There are only a few weeks left until summer, a time when expenses skyrocket for the holidays. This year, the summer period coincides with a relaxation of the strong restrictions on mobility and social interaction imposed by the pandemic and a return to an almost old normality, which will be accompanied by an increase in consumption.
Credit cards are the great ally of consumers and more in a crisis situation, in which “they can serve to alleviate the lack of money of many family units, especially if access to credit is hardened”, points out Antonio Gallardo, financial expert in iAhorro. However, consumer associations warn of the risks of these debts and especially those contracted with the so-called cards revolving.
What is the difference between a credit card and a ‘revolving’?
Those who use a credit card to pay for a purchase, postpone the payment for the following month without any surcharge. In the case of revolving, the payment must be deferred in several installments and it is the client who decides the amount or the percentage of the debt incurred that he pays month by month. This entails the payment of interest.
To differentiate them from a credit card, Gallardo points to the high credits they make available (above 5,000 euros), the default choice of installment payments and that this payment has very low fees. “Technically speaking, it is a hybrid financial product between traditional credit and personal loan,” explains Fernando Renedo, founding partner of Reclama Por Mí.
However, consumer associations point out that a trend is taking place whereby cards marketed as credit cards become revolving subsequently because the consumer requests it or because the entity agrees with the customer the change.
What risks does its use have?
The cards revolving They have very high associated interests that mean that, since the monthly fee paid is so low, the monthly payment does not amortize the debt contracted and it continues to grow. “For example, if we buy for 1,000 euros on credit revolvingIn a short time, we already owe that same amount in interest, “says Patricia Suárez, president of Asufin.
According to the latest data from the Bank of Spain, corresponding to March, the average equivalent annual rate (APR) of credit cards in Spain is 17.9%. But these estimates are well below that charged by some firms, because, according to Adicae, there are more than 200 cards with an APR that reaches up to 30%. The III Asufin revolving barometer shows a reduction in interest rates in recent months that, however, is not reflected in the final APR (around 22.84% in the main cards on the market) due to higher issuance costs. In addition, if the client chooses to use it to withdraw cash from an ATM, the APR reaches 27.99%, according to Asufin.
Added to the high interest rates is the fact that as the customer repays the debt, the credit is available again. “These two factors can cause this debt to be considerably prolonged over time, becoming a spiral,” says Renedo.
Is it legal to impose such a high interest rate?
There are several judgments that have described these products as not very transparent and labeled their interests as abusive. In fact, in Adicae they recall that in a March order, the EU Court endorsed the doctrine of the Supreme Court to annul card contracts revolving for being declared as “usury” when they exceed a certain interest rate.
The association has made available to consumers a model type of claim to request from the financial institution “the cancellation of the credit contracted as well as the restitution of the irregularly collected”, since it has seen that “half of the users do not know the conditions real of these products “and others are unaware that they have contracted a card revolving.
“The regulations approved in 2020 to improve the commercialization of these products gave more transparency in some aspects to the information that is passed on to the consumer when hiring them but, in our view, it is not enough,” says Suárez. “For example, the obligation to repay a minimum of 25% of the total owed was not implemented,” he stresses.
What entities sell them?
Between the revolving that Adicae has identified with APRs of up to 30%, there are cards distributed by financial entities, large commercial areas and energy, telecommunications or fuel distributors, among many other companies, they explain.
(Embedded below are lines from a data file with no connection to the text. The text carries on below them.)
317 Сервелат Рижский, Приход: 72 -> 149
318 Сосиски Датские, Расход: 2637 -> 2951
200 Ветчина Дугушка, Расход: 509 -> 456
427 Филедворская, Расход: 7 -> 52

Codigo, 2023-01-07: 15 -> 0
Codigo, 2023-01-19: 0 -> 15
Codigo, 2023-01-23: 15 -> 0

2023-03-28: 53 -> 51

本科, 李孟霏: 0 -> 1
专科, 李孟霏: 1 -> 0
Likewise, they also point out that “there are cards with these characteristics linked to social works or NGOs.” In these cases, they explain, “normally a percentage of the interest charged is offered as a donation to an NGO or disadvantaged group.”
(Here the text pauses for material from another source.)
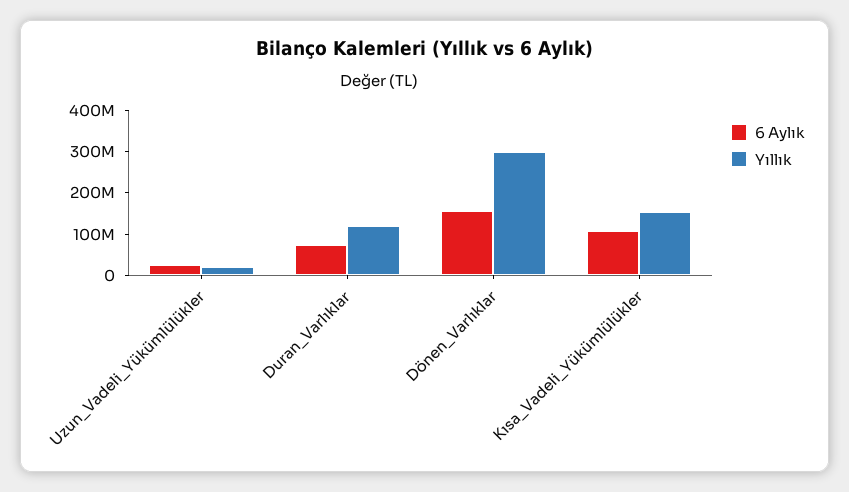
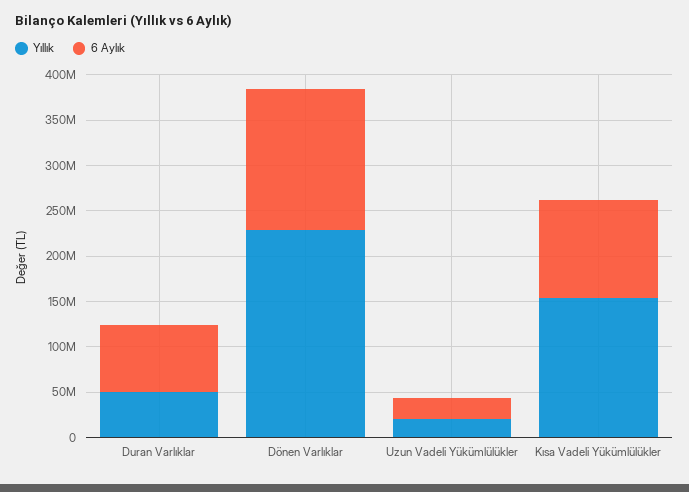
Yıllık, Duran_Varlıklar: 120000000 -> 50000000
Yıllık, Dönen_Varlıklar: 300000000 -> 230000000

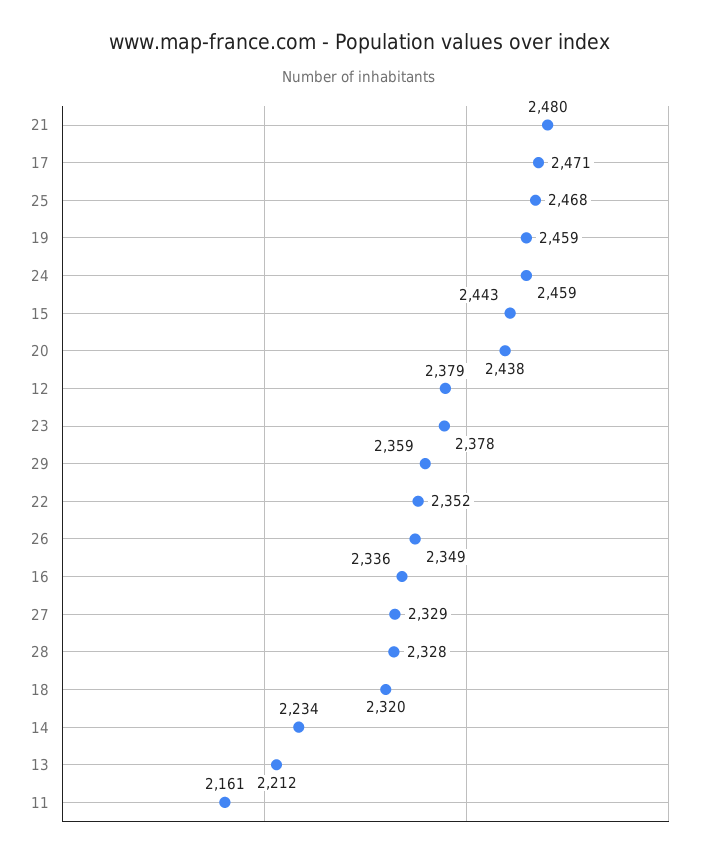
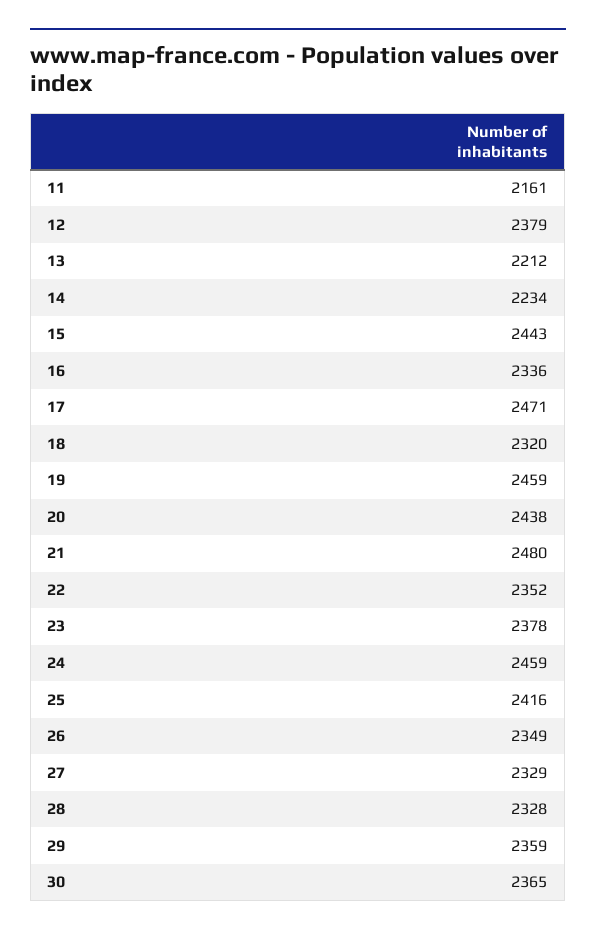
25: 2468 -> 2416
30: none -> 2365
Knowledgeable hiring. The National Association of Credit Financial Establishments (Asnef) has launched a credit transparency protocol revolving, that is, a document that the entities will deliver to customers who are interested in these products to inform them of all their implications. At Asufin they value the initiative because “the more information the consumer has, the better able they will be to make an appropriate decision”, but they consider that “the product itself is too complex to benefit from its alleged advantages.”